CEP290-associated LCA is challenging to treat because the gene is too large for most delivery systems, namely adeno-associated viruses, or AAVs. They are being used in clinical trials for retinal-disease, gene-replacement therapies.

The Foundation is currently funding three projects to overcome the large-gene challenge. One effort, at the University of Florida, involves delivery of CEP290 to the retina using two AAVs.  Another supports research at the University of Iowa for using a high-capacity lentivirus to deliver CEP290. And Alejandro Garanto, Ph.D., at the Radboud University Medical Centre in the Netherlands, is developing what are known as antisense oligonucleotides, or AOs, to correct the defective messaging that occurs with certain types of CEP290 mutations.

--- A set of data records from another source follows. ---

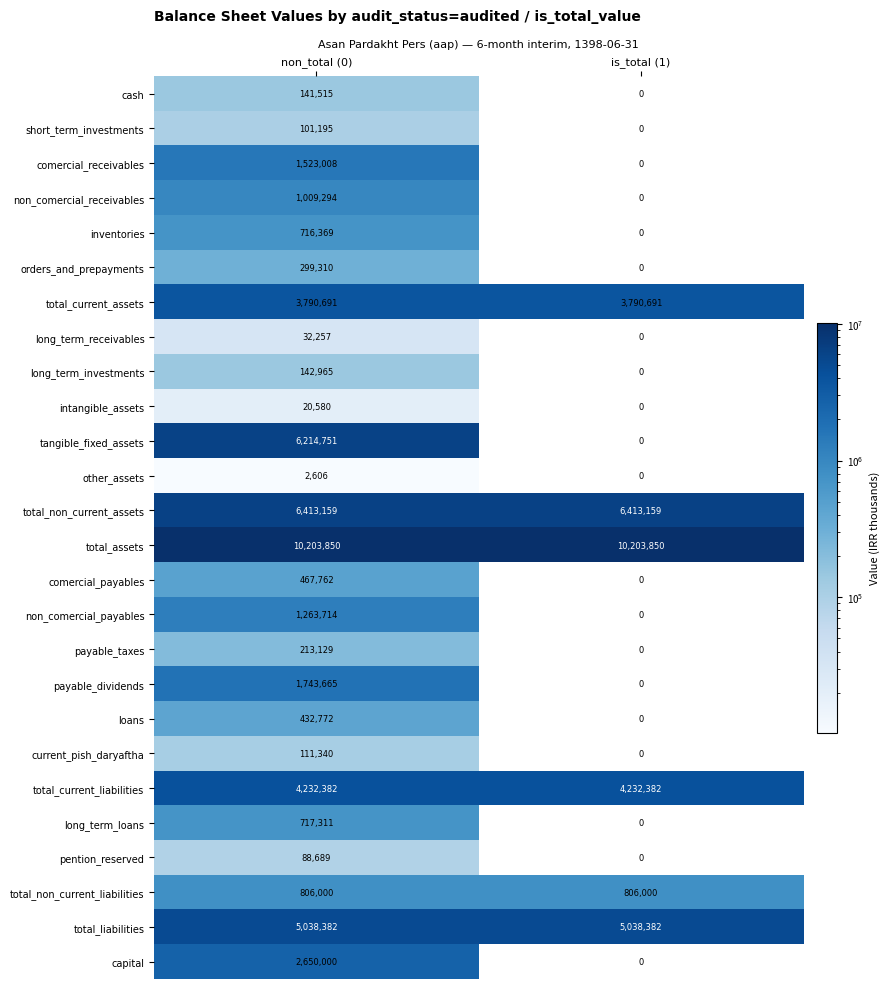

What is the difference between the non_comercial_receivables values at is_total (1) and non_total (0)?

1009294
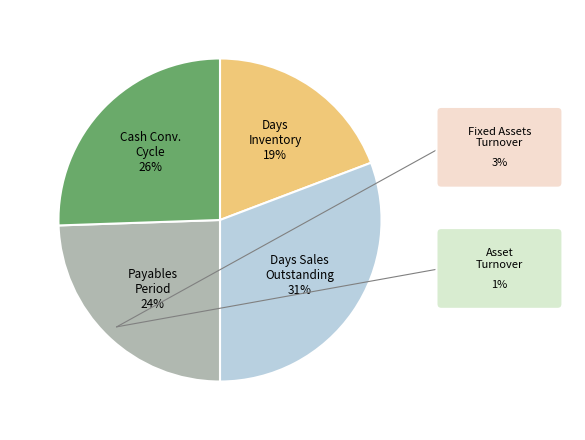

Is it true that Payables Period is 24% of the pie?

True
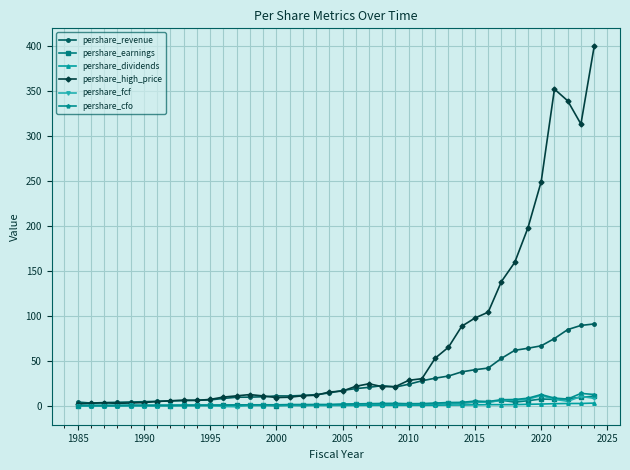

True or false: pershare_earnings has more than 1 interior local peaks.

True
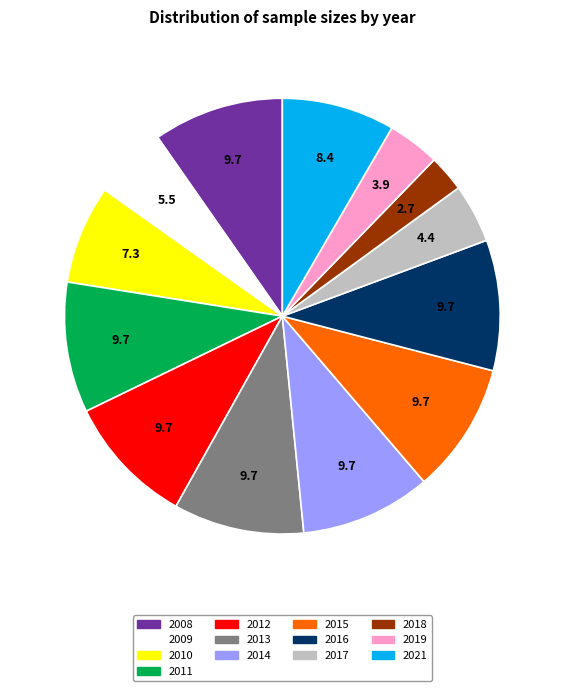

Is it true that 2015 is 18% of the pie?

False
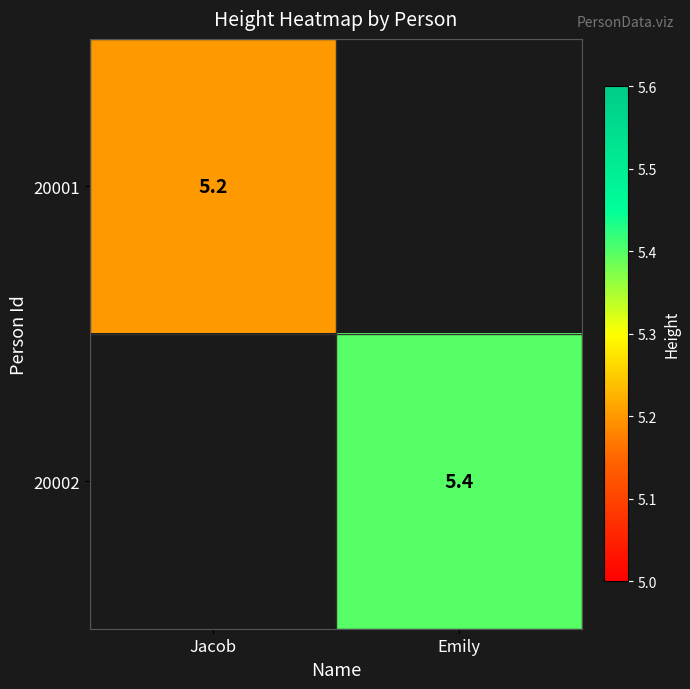

The 20001 series shows 3.0 at Jacob. True or false?

False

As an alternative to these approaches, Editas uses cut-and-paste technology known as CRISPR/Cas9 to correct defective copies of CEP290. (The long-hand for this technology is: Clustered, Regularly Interspaced Short Palindromic Repeats/CRISPR-associated protein 9.) CRISPR, which comes from the immune system in strep bacteria, locates the region in the gene that needs correction. Cas9 is the molecular scissors that cuts out the mutation.

“While gene-editing systems like CRISPR/Cas9 are not as developed as gene-replacement technologies, we are excited about their potential,” says Dr. Rose. “In addressing the diverse and complicated world of inherited retinal diseases, we definitely need multiple tools in our tool belt.” 

The Foundation is also funding Donald Zack, M.D., Ph.D., Johns Hopkins University, who is developing a CRISPR/Cas9 therapy for autosomal dominant retinitis pigmentosa.